Mr Lewandowski had steered the campaign for the past year as it accumulated controversies and primary election victories and favoured a strategy described as “let Trump be Trump”.
He clashed with Paul Manafort, the veteran Republican strategist hired to professionalise the campaign ahead of the presidential election.
With Hillary Clinton’s push for the White House running rings around Mr Trump’s in terms of fundraising and organisation, Mr Lewandowski played an increasingly peripheral role.
Mr Manafort convinced Mr Trump to read speeches from an autocue and inject policy into what has always been a personality-led candidacy, while reassuring donors and party grandees that the candidate would “evolve”.
Having apparently won the internal power struggle, Mr Manafort is expected to take full control of the campaign.
Mr Lewandowski’s sudden exit comes three months after he was charged with battery for grabbing a reporter who was attempting to question Mr Trump.
The charges were subsequently dropped, but not before Mr Trump came under pressure to fire his campaign manager.
The news was welcomed by some in Mr Trump’s inner circle. Michael Caputo, New York campaign director, tweeted: “Ding dong the witch is dead!”

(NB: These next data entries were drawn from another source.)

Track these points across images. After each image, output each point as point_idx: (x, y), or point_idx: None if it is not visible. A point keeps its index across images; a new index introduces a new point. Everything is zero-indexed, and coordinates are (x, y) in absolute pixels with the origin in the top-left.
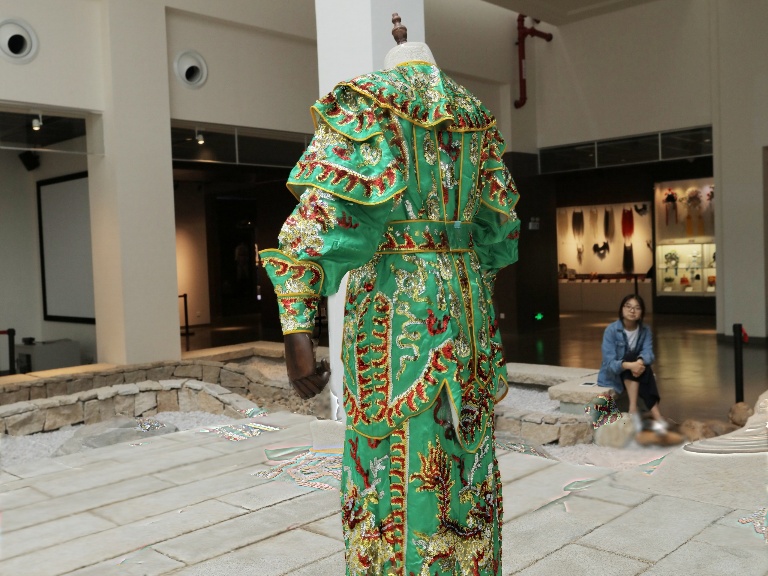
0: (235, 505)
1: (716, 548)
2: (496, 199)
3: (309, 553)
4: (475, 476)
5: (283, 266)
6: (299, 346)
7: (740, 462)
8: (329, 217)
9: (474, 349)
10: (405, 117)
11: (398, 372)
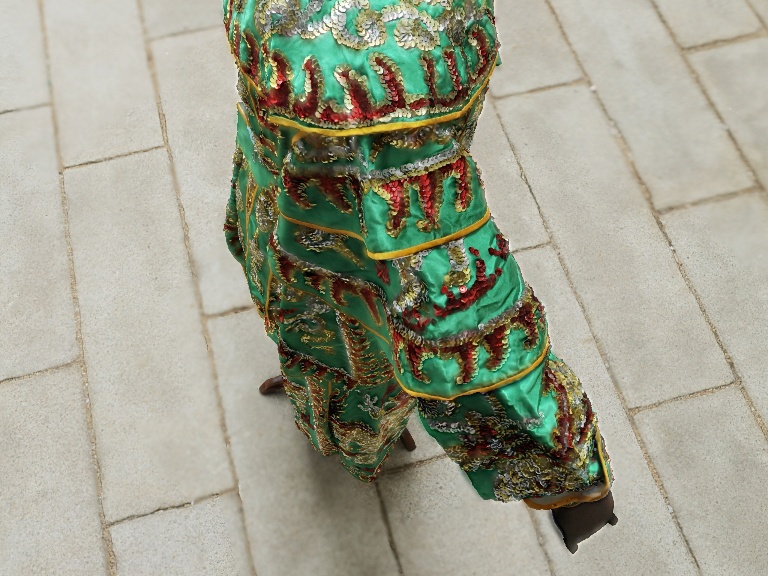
0: None
1: None
2: None
3: None
4: None
5: None
6: None
7: None
8: None
9: None
10: None
11: None
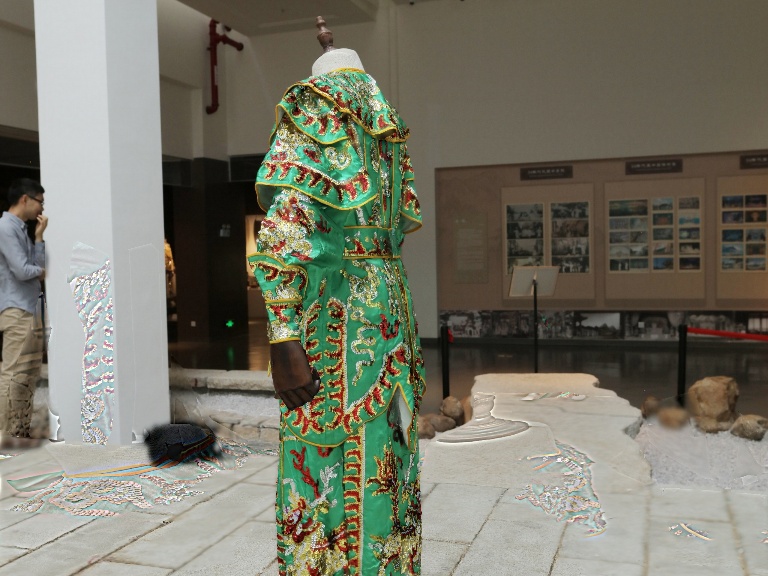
0: (7, 546)
1: (512, 523)
2: (411, 208)
3: None
4: (410, 475)
5: (273, 271)
6: (294, 354)
7: (488, 448)
8: (309, 220)
9: (412, 352)
10: (360, 123)
11: (354, 378)
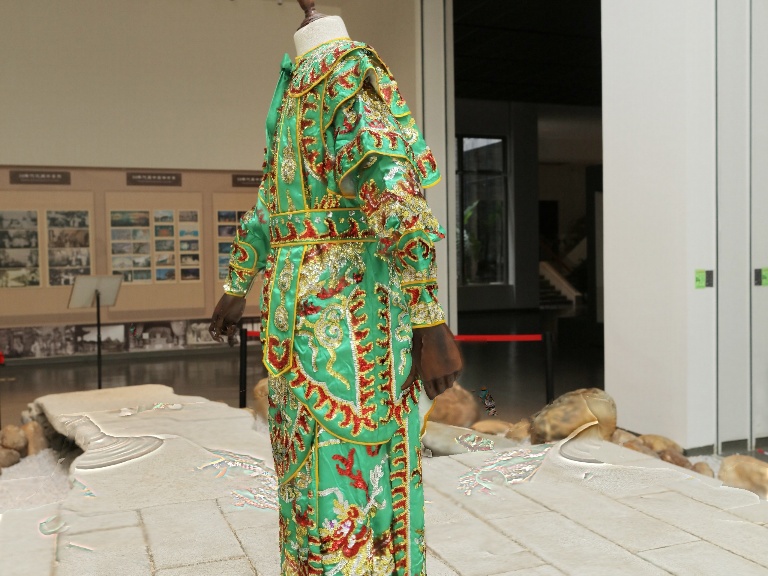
0: None
1: (262, 528)
2: None
3: None
4: None
5: (426, 247)
6: (448, 337)
7: (146, 466)
8: None
9: None
10: None
11: (400, 367)
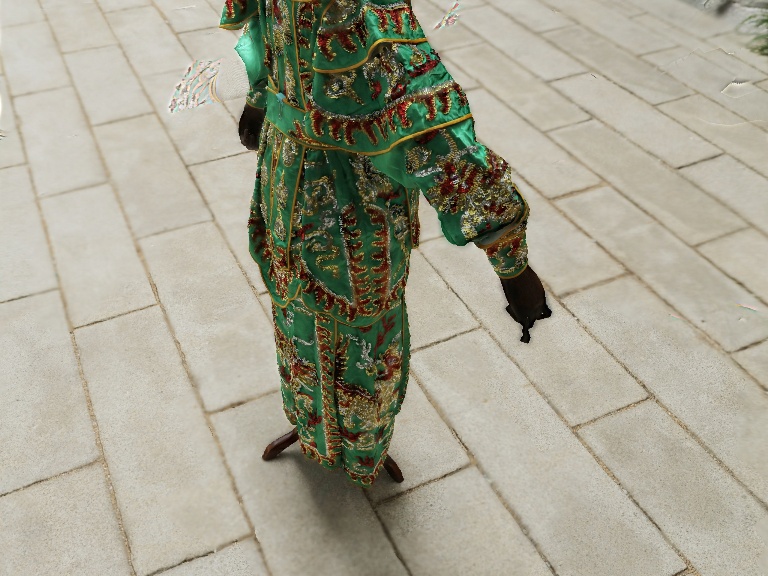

Mr Trump reportedly made the decision to remove Mr Lewandowski after a meeting with his children, who have taken active roles in the campaign.
Ivanka Trump, his daughter, went so far as to say she would step back from assisting further if Mr Lewandowski was not fired, according to CNN.
Mr Lewandowski said he did not know why he had been sacked and that he had a “great relationship” with Mr Manafort and Mr Trump’s children.